Dieser seltsame Umstand weist uns darauf hin, dass der sinnvolle Gedanke auf die logisch korrekte Verwendung des Pronomens „derselbe“, „dieselbe, „dasselbe“ eingeschränkt ist: Wir können sagen: „Dieselbe Taube, die eben auf dem Dach saß, fliegt jetzt über den Platz.“ Oder: „Die Taube sitzt auf dem Dach. Jetzt fliegt sie über den Platz“, wobei das Relativpronomen „sie“ als Stellvertreter oder Anzeiger der Identität des herausgegriffenen Objekts fungiert.

In jener merkwürdigen Sprache, die begriffliche Verschmelzungen der genannten Art zuließe, könnten wir keine grammatisch wohlgeformten Sätze mit dem logisch korrekten Gebrauch der Indexwörter für die Identität wie „derselbe“ oder des Relativpronomens bilden.

Daraus folgern wir: Die grundlegende semantische Leistung der Benennung oder die regelrechte Verwendung von Namen für Objekte ist eine Ableitung der ldentitätsfunktion oder der identifizierenden Tätigkeit der Vernunft.

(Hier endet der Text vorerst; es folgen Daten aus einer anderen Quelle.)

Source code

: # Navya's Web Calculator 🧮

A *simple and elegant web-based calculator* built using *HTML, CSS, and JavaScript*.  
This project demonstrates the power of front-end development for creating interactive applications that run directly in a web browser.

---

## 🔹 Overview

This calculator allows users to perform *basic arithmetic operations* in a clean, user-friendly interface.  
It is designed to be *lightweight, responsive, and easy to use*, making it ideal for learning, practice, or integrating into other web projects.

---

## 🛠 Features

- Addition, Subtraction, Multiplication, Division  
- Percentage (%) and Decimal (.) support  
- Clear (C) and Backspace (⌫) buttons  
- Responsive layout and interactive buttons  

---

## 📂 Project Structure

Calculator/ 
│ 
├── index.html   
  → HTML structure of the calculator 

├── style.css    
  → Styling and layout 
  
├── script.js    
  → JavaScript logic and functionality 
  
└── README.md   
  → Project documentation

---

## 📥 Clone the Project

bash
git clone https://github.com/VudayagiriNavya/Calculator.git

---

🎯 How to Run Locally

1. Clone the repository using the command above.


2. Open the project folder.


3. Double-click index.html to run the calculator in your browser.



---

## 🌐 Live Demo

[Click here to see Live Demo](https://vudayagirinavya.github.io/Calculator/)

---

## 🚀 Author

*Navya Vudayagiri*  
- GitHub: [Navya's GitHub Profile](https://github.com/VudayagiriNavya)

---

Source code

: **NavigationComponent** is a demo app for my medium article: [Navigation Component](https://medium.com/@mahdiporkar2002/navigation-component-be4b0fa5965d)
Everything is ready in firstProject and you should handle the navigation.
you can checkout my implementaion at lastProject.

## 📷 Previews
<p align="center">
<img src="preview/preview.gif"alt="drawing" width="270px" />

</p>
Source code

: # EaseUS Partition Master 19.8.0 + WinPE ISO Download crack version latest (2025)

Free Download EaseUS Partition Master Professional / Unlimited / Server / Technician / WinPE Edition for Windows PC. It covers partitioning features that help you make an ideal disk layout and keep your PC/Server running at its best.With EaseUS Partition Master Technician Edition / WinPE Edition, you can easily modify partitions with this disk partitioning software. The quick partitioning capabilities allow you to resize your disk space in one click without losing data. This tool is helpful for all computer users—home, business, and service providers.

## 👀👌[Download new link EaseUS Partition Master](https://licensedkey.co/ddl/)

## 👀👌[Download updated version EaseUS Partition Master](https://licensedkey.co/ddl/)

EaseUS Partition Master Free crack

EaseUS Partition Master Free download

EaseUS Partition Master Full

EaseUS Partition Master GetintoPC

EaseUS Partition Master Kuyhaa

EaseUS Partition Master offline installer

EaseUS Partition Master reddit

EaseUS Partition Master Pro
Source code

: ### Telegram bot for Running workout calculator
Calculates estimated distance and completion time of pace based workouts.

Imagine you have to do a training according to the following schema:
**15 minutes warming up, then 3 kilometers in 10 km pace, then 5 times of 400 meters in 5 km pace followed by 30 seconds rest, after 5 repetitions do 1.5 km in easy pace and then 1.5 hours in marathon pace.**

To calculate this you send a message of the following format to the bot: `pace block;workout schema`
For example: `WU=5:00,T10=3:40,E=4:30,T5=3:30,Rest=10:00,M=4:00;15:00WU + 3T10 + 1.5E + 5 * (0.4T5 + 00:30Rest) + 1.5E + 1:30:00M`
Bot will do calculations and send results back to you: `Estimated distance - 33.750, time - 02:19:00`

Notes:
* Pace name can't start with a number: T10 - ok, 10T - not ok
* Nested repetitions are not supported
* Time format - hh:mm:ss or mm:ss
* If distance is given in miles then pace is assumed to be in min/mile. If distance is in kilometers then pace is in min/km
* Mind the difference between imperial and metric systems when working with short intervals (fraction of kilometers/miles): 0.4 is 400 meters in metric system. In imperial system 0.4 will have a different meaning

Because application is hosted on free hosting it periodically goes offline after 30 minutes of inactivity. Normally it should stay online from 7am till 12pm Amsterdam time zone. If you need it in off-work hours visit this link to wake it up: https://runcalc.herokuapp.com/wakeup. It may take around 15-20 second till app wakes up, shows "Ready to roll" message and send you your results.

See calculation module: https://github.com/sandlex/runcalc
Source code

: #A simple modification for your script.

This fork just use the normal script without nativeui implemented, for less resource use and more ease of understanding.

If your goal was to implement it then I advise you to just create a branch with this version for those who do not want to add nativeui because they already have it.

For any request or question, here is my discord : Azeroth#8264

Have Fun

Die Tätigkeit der Vernunft konstituiert unser Dasein: Sie macht uns zu denen, die zu verantworten haben, was wir an sinnvollen Gedanken und sinnvollen Sätzen oder Sprechakten äußern. Wenn ich dir versprochen habe, das mir freundlicherweise entliehene Buch in drei Wochen zurückzugeben, bin ich gehalten, mich am Tag der Rückgabe als dieselbe Person zu identifizieren, die dir vor drei Wochen das Versprechen gegeben hat. Die identifizierende Tätigkeit der Vernunft ist einer der Grundpfeiler der menschlichen Lebensordnung.